Chris Yeh posts today about his experiences with young entrepreneurs. Yeh himself could be considered a young entrepreneur at 29 – this is a guy who was deemed “gifted” as a kid, graduated high school early, started a company while at Harvard b-school, and now is doing marketing for a firm in Palo Alto. He’s a smart and interesting person.
Terry Duryea, an advisor/mentor in Los Gatos who Brad Feld introduced me to, described the fascination adults have with young “prodigies” quite well. For me in high school, I have an unusually high level of attraction (I am indebted to many for their help this during time). In college it will probably be the same but not as unique. And right after college, my level of attraction to other entrepreneurs and business people will drop most likely. As Terry put it, he could call any CEO in the Valley and say “Hi I’m a student at Stanford doing a research project on…” and talk to them. Whereas “Hi I just graduated from Stanford and…” and you’d get a dead line.
The nice thing about being an entrepreneur at a young age with a broader business focus (as opposed to a pure programmer) is that all these skills can be applied to other professions. Entrepreneurship is all about working hard, finding and filling needs, communicating, motivating, etc. These skills are all transferrable. What’s interesting, then, is it seems that the people I know who started businesses when they were young stayed in the business/startup world their whole life. I don’t envision myself following that path. There are other candy stores that interest me, too.
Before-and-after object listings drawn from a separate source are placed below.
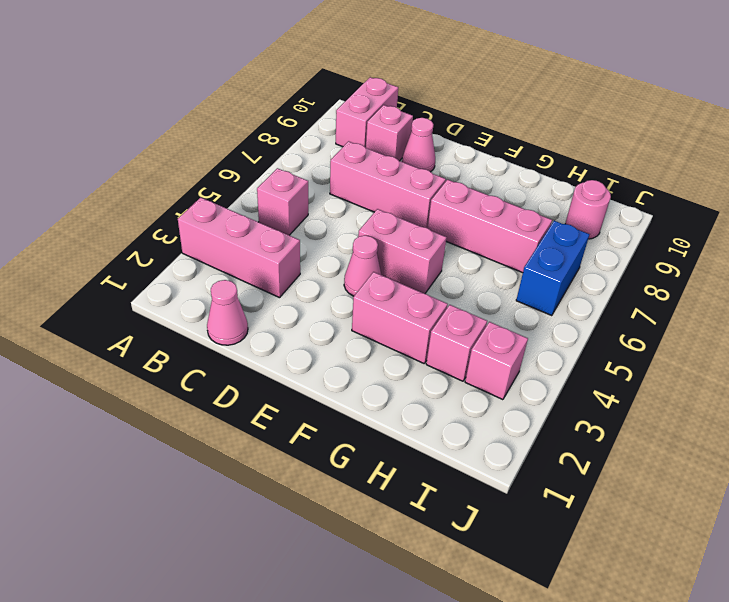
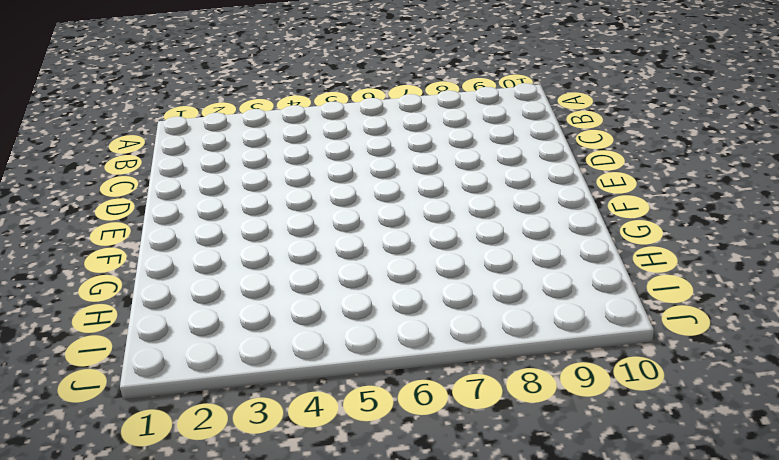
none -> pink brick A3:C3 level 1
none -> pink brick B5 level 1
none -> pink brick B9:B10 level 1

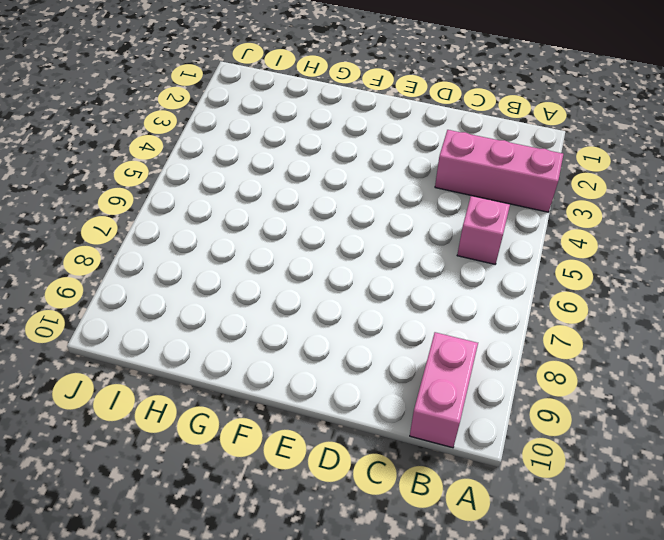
none -> pink cone C1 level 1
none -> pink brick C7:E7 level 1
none -> pink brick C9 level 1

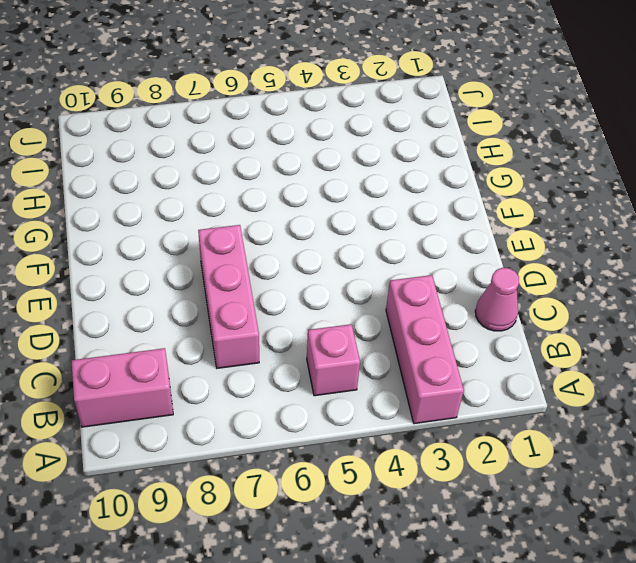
none -> pink brick C9 level 1
none -> pink cone D9 level 1
none -> pink cone E4 level 1

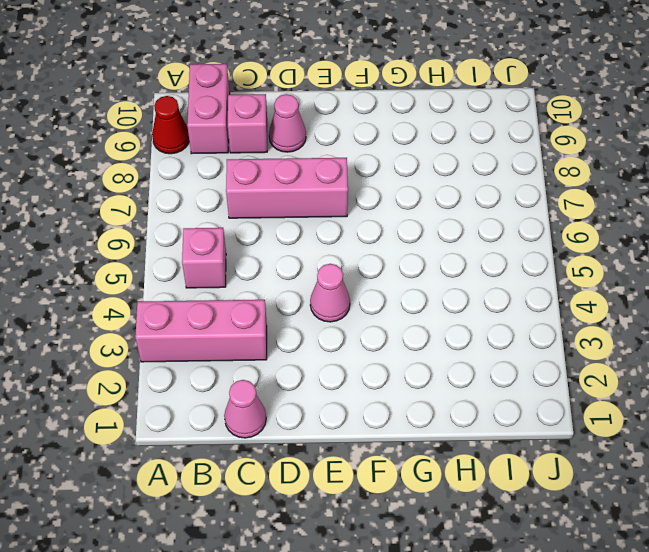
red cone A9 level 1 -> none
none -> pink brick E5:F5 level 1
none -> pink brick F3:G3 level 1
none -> pink brick F7:H7 level 1

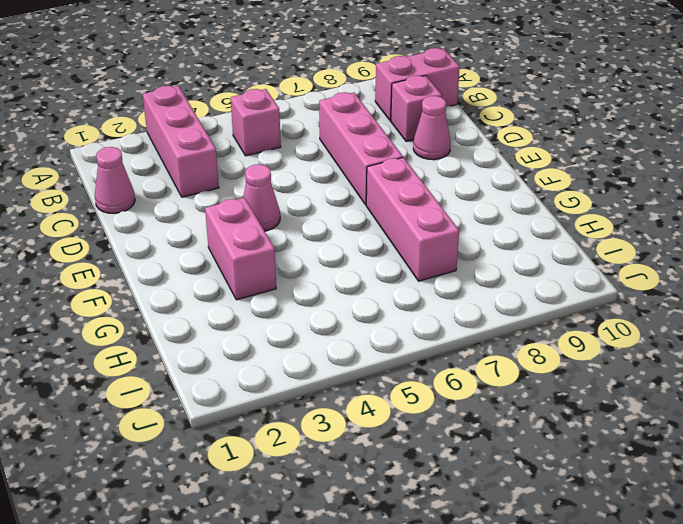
none -> pink brick E5:F5 level 1
none -> pink brick H3 level 1
none -> pink brick I3 level 1

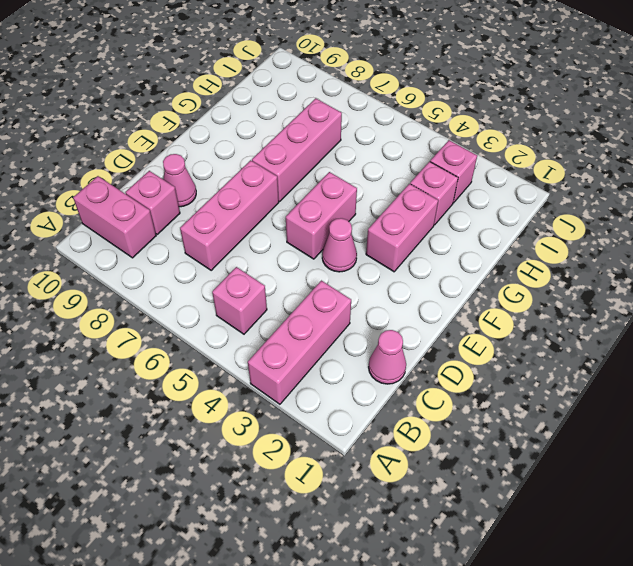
none -> blue brick I6:I7 level 1
none -> pink round brick I9 level 1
In Thursday’s Financial Times there was a blurb that on the FT’s web site the following day (Friday the 9th) there was going to be a piece on the future generation of management and if they’ll be able to “carry the torch.” If anyone has a subscription to FT’s website and saw that, please send me a link. Thanks.
2 comments on “Yeh on Young Entrepreneurs and My Two Cents”
That fascination with “young prodigies” can really be quite an asset. So many people are willing to give a young person a chance.
I found that out when running a small computer troubleshooting business when putting myself through Uni. 10 years later I’m starting that business up again (part time) to fund a new software project. This time around I’m deliberately emulating that first business in many aspects. Although I’m not really that old yet, I’d like to convey the impression that I’m younger to capitalise on that fascination you spoke of.
This is not a situation where you want to “capitalize” on another person’s good heart or career success by giving back to an up-and-comer. Instead, hard work, persistence, and professionalism will allow you to build relationshiops with people older.